By the time Morris and Child-Lanning were contemplating a follow-up album, Weirs had expanded into a performing band. So they decided to make one of those “cabin records,” decamping to the old Diamond Grove dairy farm owned by Child-Lanning’s family in rural Virginia.
They would start most days with a walk in the woods, recording sounds. Then they’d play some tunes on the porch after lunch and move indoors for evening recording. Among the places they recorded was the farm’s silo, which offered amazing reverb.
“That silo is honestly what drew us to the farm, because it sounds so cool in there,” said Child-Lanning. “First instinct when you go into a space like that is to clap your hands or sing something, so you’ll hear it come back to you. The sound of a space, the character that leaks through, is an obsession of ours. That’s a large part of the charm of old archival recordings.”

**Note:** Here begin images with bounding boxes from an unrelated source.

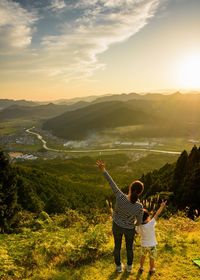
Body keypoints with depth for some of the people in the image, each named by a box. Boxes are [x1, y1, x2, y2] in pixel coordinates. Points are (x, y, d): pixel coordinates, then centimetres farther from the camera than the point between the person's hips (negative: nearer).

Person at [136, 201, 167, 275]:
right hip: (151, 245, -3)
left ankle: (141, 268, 44)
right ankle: (151, 269, 41)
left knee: (143, 256, 28)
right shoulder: (151, 224, -32)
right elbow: (156, 215, -31)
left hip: (143, 245, 3)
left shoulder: (139, 227, -20)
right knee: (152, 258, 22)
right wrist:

The album’s key stretch is side two’s three tracks on the vinyl version. It begins with “(A Still, Small Voice),” a nervous-sounding instrumental made with fiddle, banjo, harmonica and sheet metal. That leads into a 20-minute version of the love-story epic “Lord Bateman,” followed by a closing a cappella “Doxology (II).”
“‘Lord Bateman’ really is the heart of the album,” said Child-Lanning. “We started playing that one on a Magic Tuber Stringband tour a few years back, adding more and more to it, and over the course of about two weeks it just got longer and longer. We thought about cutting some verses for recording, but no. Gotta do the whole story.”
Diamond Grove comes with impressively detailed liner notes laying out inspirations and source material for various songs, like noting which stretch of highway Child-Lanning was traveling while recording samples from his truck radio (US-21 crossing the Roaring Fork River). As for Weirs’ next act, that’s hard to predict.
Everyone in Weirs plays in multiple bands, most of which will release new records this year. But the a cappella songs bookending this album, “I Want to Die Easy” and “Doxology (II),” might point the way to the future — unaccompanied singing in the sacred harp tradition.
“It feels like I’m hearing a lot of choirs in recorded music lately,” Child-Lanning said. “A zeitgeist thing. I’m interested in assembling a group to sing. We’re playing some festivals this summer, and that usually starts the gears turning. We’ll see where it goes.”